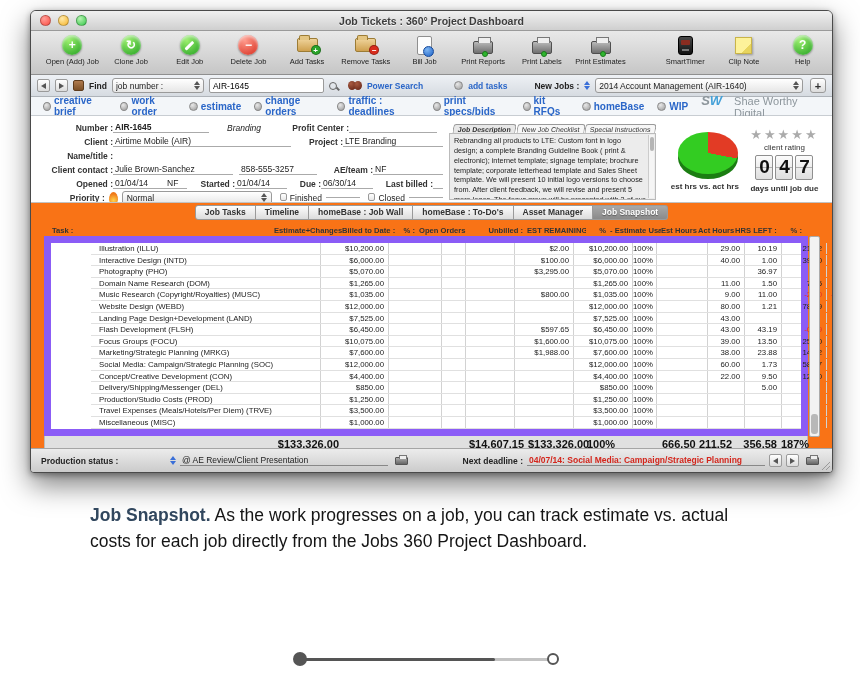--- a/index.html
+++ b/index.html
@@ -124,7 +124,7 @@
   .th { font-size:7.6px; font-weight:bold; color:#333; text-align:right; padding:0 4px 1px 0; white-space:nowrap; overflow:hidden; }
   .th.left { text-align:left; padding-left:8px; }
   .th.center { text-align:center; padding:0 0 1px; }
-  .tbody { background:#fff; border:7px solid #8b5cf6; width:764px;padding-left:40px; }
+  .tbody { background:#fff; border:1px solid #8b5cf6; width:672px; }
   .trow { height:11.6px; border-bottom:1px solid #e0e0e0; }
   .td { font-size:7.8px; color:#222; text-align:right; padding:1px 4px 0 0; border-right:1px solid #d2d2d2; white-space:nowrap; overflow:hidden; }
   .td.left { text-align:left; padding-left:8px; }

What is being asked: Go through the material and report each line that holds the string "solid".

Response area:
-  .tbody { background:#fff; border:7px solid #8b5cf6; width:764px;padding-left:40px; }
+  .tbody { background:#fff; border:1px solid #8b5cf6; width:672px; }
   .trow { height:11.6px; border-bottom:1px solid #e0e0e0; }
   .td { font-size:7.8px; color:#222; text-align:right; padding:1px 4px 0 0; border-right:1px solid #d2d2d2; white-space:nowrap; overflow:hidden; }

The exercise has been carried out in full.